In the 1998 episode the Turtle and the Hare, Charlotte gets so addicted to her rabbit vibrator that her friends have to stage an intervention to get her out of her apartment. This episode introduced mainstream America to how powerful a vibrator could be, and rabbits were flying off the shelves. This episode, combined with the dawn of online shopping, helped the store Anne Summers sell a reported 1 million rabbit vibrators in the 12 months after it opened its online store in 1999.
Another Sex and the City episode in 2002 “My Motherboard, Myself” showed Samantha masturbating with the Magic Wand. After the episode aired the Magic Wand was sold out in stores across the USA.
In the 2000s and 2010s, vibrators have gained new superpowers, they’re now waterproof, rechargeable, and have switched to using materials like medical-grade silicone.

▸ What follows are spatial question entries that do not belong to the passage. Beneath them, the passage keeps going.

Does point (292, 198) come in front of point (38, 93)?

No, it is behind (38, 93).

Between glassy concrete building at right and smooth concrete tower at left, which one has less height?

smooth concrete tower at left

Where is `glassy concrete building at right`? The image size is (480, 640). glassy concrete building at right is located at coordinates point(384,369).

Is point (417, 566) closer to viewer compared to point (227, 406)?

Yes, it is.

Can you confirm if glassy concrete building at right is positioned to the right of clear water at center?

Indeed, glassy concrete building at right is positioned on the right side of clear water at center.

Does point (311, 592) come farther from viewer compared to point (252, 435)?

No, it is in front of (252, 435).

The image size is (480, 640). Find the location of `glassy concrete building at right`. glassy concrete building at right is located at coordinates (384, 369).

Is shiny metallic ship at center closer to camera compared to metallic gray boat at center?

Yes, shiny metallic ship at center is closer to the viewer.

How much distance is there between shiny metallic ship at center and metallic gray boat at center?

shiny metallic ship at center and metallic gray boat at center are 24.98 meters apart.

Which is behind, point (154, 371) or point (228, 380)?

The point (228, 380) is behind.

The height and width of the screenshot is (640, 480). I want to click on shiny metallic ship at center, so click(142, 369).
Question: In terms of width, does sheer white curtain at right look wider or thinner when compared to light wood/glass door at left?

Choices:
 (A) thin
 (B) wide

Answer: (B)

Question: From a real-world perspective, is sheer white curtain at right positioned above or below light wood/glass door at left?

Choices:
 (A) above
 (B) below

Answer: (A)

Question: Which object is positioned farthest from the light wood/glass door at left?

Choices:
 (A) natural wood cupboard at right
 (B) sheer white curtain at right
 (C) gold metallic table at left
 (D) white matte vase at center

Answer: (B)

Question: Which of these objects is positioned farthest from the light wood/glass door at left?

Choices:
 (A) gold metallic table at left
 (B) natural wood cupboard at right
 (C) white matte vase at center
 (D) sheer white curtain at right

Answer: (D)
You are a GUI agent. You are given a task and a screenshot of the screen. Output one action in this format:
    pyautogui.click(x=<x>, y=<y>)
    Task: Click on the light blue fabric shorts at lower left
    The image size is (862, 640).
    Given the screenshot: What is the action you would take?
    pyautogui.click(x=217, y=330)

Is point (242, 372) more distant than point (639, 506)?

You can choose from tons of styles: bullets, wands, eggs, rabbits, clit vibes, g-spot vibes, pulsators, or couples vibrators. Each designed to be ideal for different occasions, anatomies or personal preferences.
As for looks, Vibrators have become more eclectic and diverse. You’ll find playful, elegant, colorful, and kinky vibes, some that are as much art as they are functional pleasure objects.
Companies like Emojibator are pushing Vibrators to new heights, and packing them with the latest tech. Chickie vibrates and creates suction at the same time, a whole new type of discrete vibrator. Shark is one of the first inflatable silicone vibrators, allowing you to change its shape and its vibrations.
As for the distant future, anything is possible! Some sex toy scholars like Hallie Liebermann have suggested that vibrators should be covered by insurance, (after all, Viagra already is) and who knows, maybe by 2050 we’ll see vibrator ownership reach 90% or higher.